== Excerpted data ==
____

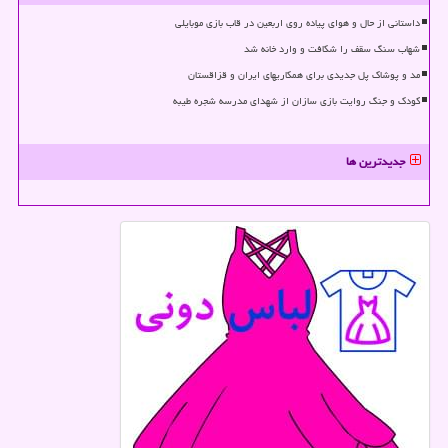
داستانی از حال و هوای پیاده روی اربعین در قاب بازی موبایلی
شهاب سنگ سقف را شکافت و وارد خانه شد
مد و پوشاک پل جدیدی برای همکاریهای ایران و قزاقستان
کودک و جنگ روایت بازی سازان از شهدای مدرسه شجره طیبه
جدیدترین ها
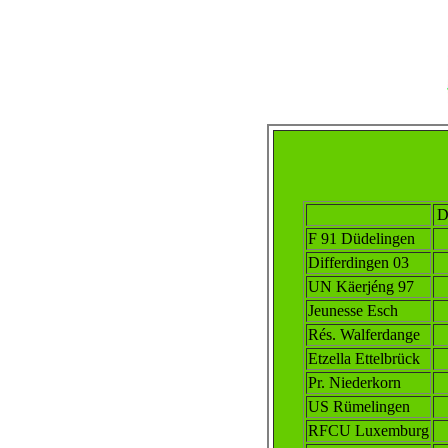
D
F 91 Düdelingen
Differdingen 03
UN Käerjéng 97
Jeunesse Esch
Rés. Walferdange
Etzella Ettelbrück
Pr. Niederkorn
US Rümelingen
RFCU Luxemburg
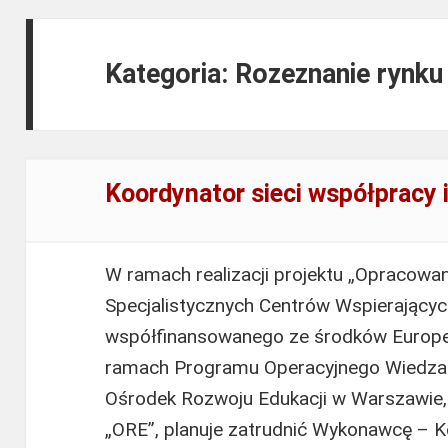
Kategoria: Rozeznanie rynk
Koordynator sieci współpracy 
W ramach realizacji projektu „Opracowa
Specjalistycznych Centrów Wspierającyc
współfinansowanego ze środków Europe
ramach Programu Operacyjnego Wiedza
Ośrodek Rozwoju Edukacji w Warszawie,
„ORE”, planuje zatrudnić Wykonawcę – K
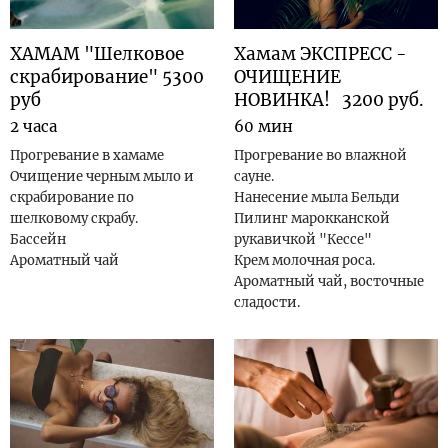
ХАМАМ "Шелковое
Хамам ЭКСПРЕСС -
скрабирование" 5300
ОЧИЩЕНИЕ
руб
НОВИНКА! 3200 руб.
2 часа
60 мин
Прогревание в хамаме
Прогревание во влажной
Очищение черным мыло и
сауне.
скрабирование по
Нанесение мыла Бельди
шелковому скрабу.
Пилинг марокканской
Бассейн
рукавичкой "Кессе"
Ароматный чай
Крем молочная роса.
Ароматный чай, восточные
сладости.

____

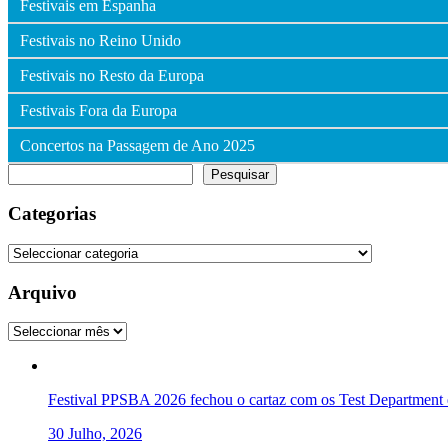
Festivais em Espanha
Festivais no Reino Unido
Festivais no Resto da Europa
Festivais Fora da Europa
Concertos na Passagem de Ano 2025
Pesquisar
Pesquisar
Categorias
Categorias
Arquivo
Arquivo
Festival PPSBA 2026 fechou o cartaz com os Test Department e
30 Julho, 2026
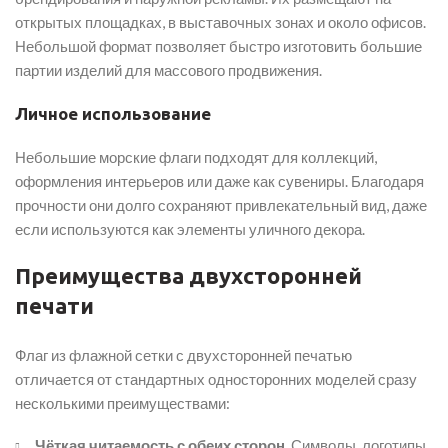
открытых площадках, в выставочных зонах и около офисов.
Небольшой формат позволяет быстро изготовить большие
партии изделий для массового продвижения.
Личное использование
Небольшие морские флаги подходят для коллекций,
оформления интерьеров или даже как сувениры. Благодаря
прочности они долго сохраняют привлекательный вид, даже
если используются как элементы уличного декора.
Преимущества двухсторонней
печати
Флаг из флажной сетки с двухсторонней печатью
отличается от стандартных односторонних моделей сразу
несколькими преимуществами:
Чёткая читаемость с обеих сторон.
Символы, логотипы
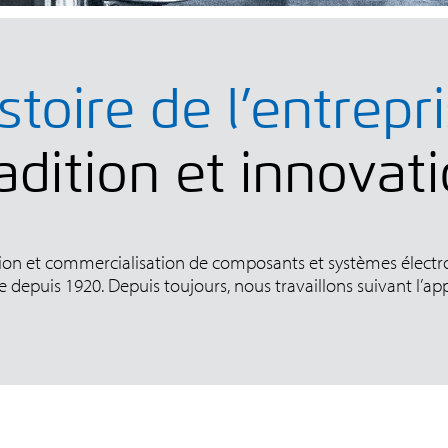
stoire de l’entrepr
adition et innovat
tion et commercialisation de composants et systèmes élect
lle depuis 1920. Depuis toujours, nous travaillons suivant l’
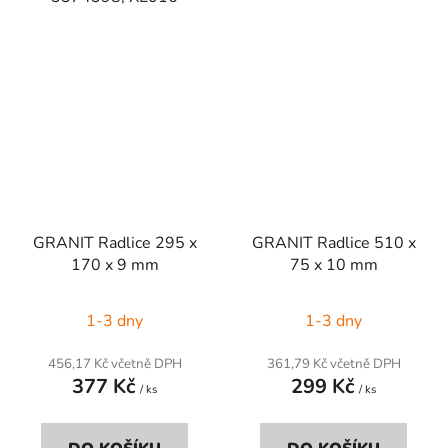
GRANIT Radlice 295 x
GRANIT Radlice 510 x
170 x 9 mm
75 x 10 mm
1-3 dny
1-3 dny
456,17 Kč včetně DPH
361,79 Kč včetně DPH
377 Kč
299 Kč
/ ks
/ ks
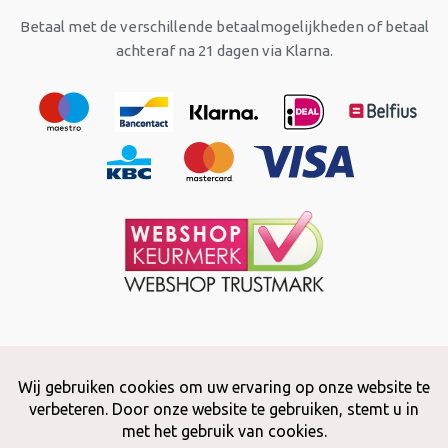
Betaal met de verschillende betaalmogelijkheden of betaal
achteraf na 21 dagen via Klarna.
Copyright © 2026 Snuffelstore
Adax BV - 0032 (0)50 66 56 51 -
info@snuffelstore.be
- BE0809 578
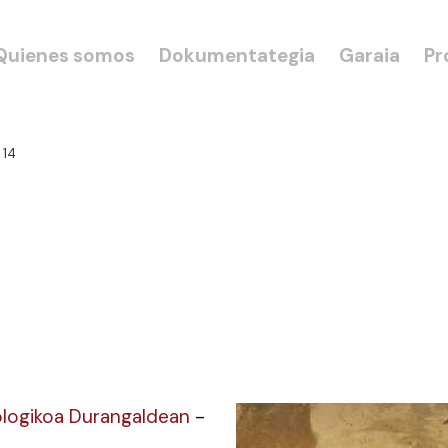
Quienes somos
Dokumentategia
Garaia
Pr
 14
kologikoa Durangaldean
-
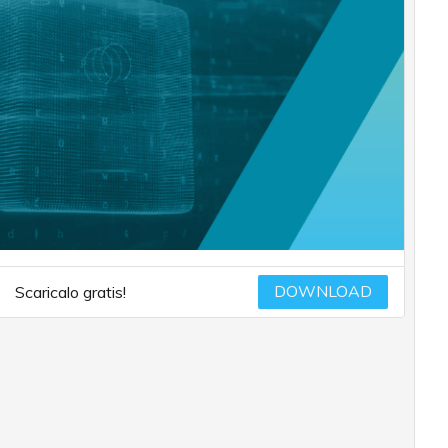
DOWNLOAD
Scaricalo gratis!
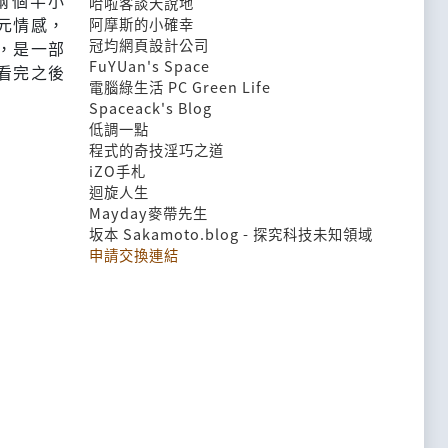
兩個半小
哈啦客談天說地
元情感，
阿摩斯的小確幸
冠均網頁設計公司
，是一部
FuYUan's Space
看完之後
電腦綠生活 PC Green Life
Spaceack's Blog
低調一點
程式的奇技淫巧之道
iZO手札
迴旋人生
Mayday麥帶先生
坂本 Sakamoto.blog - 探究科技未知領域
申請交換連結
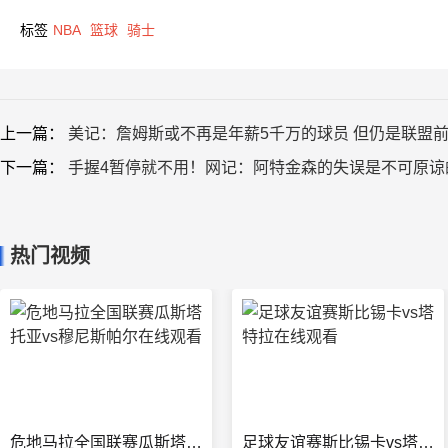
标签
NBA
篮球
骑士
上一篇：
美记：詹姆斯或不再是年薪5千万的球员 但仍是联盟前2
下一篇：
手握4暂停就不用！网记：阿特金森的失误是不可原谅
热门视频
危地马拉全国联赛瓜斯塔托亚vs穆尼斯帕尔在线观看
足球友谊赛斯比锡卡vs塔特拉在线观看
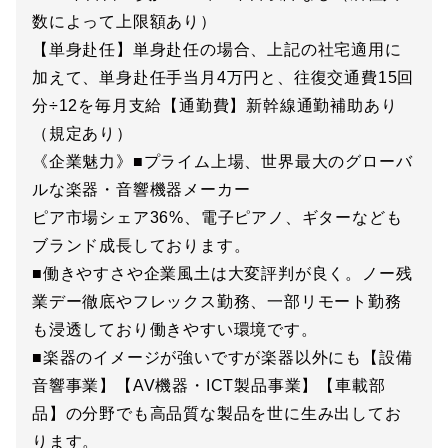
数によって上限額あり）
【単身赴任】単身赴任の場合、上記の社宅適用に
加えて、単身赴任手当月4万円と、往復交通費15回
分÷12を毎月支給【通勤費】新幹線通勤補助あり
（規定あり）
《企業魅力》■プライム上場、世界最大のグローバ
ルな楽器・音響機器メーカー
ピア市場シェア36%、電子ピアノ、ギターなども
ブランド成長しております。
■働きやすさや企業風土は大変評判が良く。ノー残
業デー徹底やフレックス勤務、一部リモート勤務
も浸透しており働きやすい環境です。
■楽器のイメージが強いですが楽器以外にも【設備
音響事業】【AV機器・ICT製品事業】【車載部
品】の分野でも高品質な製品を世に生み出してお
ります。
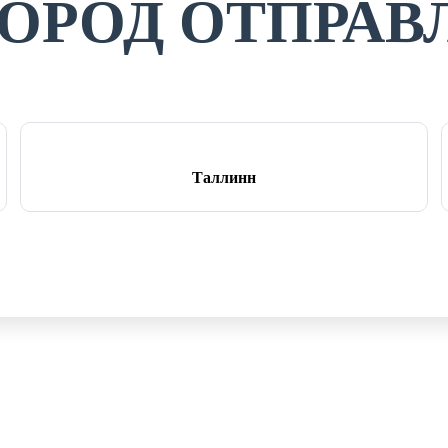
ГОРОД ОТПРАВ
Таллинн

____

== Job ==
Look above for the line with "داستانی از حال" and the line with "współfinansowanego ze środków Europe", then restate exactly those two lines and all lines between them, with no pictures.

== Output for this exercise ==
داستانی از حال و هوای پیاده روی اربعین در قاب بازی موبایلی
شهاب سنگ سقف را شکافت و وارد خانه شد
مد و پوشاک پل جدیدی برای همکاریهای ایران و قزاقستان
کودک و جنگ روایت بازی سازان از شهدای مدرسه شجره طیبه
جدیدترین ها
D
F 91 Düdelingen
Differdingen 03
UN Käerjéng 97
Jeunesse Esch
Rés. Walferdange
Etzella Ettelbrück
Pr. Niederkorn
US Rümelingen
RFCU Luxemburg
Kategoria: Rozeznanie rynk
Koordynator sieci współpracy 
W ramach realizacji projektu „Opracowa
Specjalistycznych Centrów Wspierającyc
współfinansowanego ze środków Europe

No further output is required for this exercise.